WHAT TO DO »
Only the line with "line: (597, 336)" and the lines after it, through the end of the material, belong in the answer; repeat them exactly.

THE DATA »

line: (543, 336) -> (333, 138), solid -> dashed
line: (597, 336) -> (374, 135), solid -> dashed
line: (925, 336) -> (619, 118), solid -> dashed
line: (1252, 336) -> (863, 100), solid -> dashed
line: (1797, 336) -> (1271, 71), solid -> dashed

RESULT FOR THIS EXERCISE »
line: (597, 336) -> (374, 135), solid -> dashed
line: (925, 336) -> (619, 118), solid -> dashed
line: (1252, 336) -> (863, 100), solid -> dashed
line: (1797, 336) -> (1271, 71), solid -> dashed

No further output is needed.